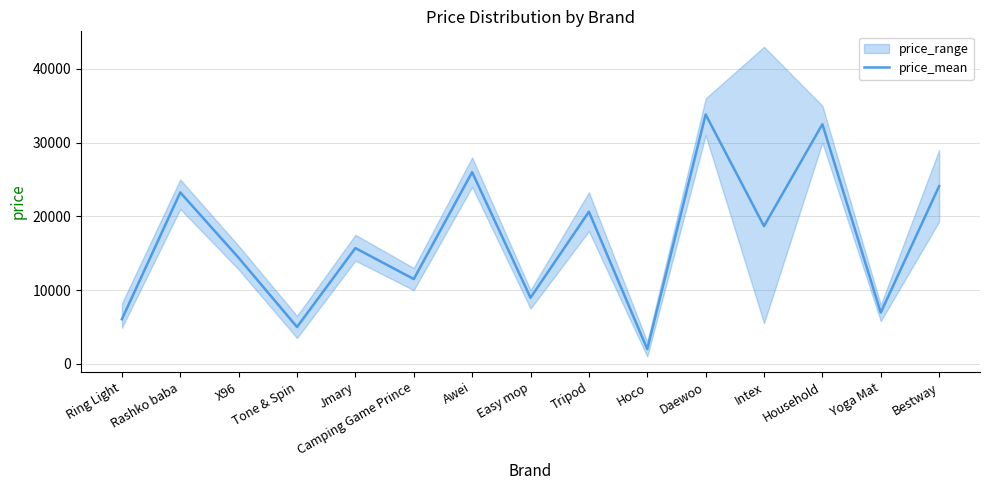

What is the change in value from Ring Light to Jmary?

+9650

::::

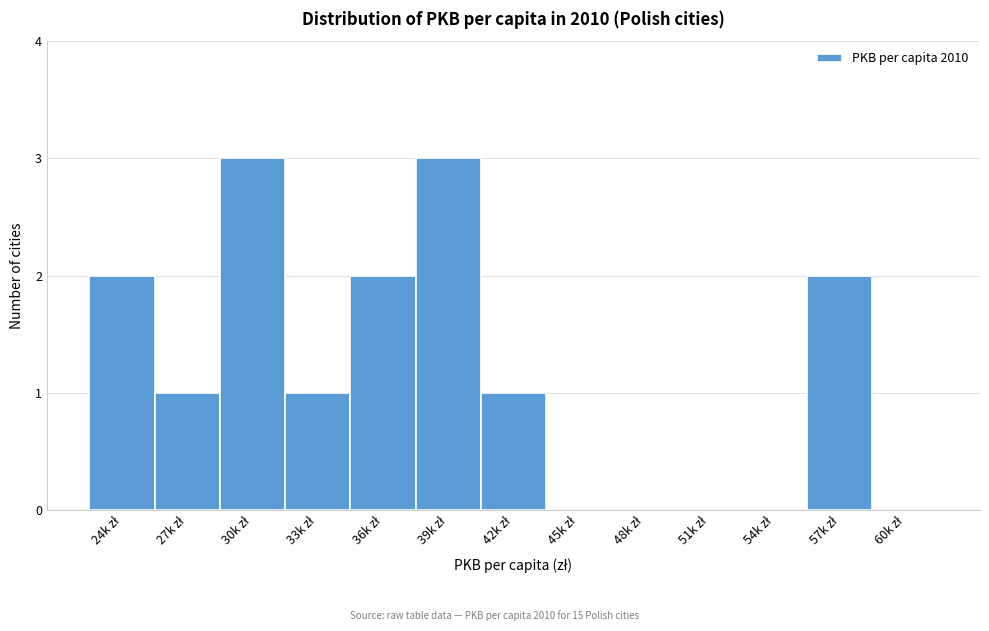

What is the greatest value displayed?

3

::::

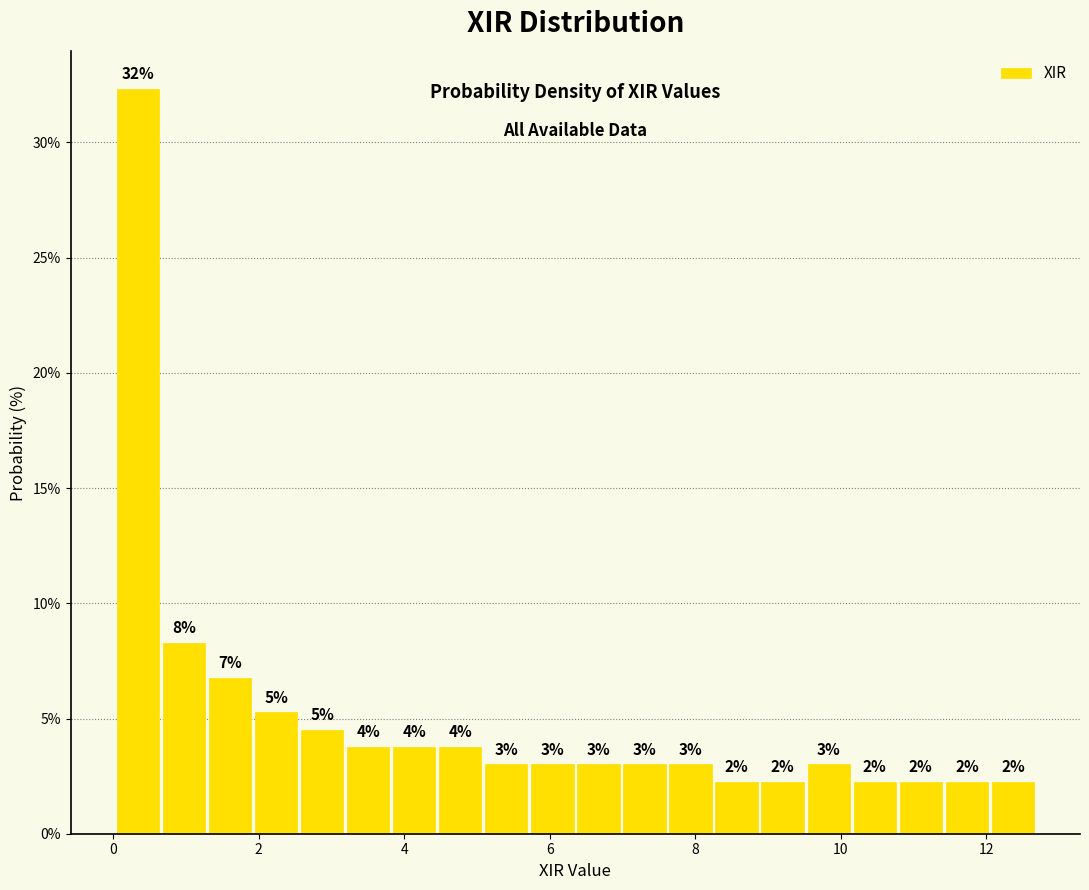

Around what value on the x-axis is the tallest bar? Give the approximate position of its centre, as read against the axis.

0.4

::::

— TASK PROMPT —
List every line of the material above that contains the string "value". Case counts, so a match must have the same uppercase and lowercase letters.

— OUTPUT BELOW —
What is the change in value from Ring Light to Jmary?
What is the greatest value displayed?
Around what value on the x-axis is the tallest bar? Give the approximate position of its centre, as read against the axis.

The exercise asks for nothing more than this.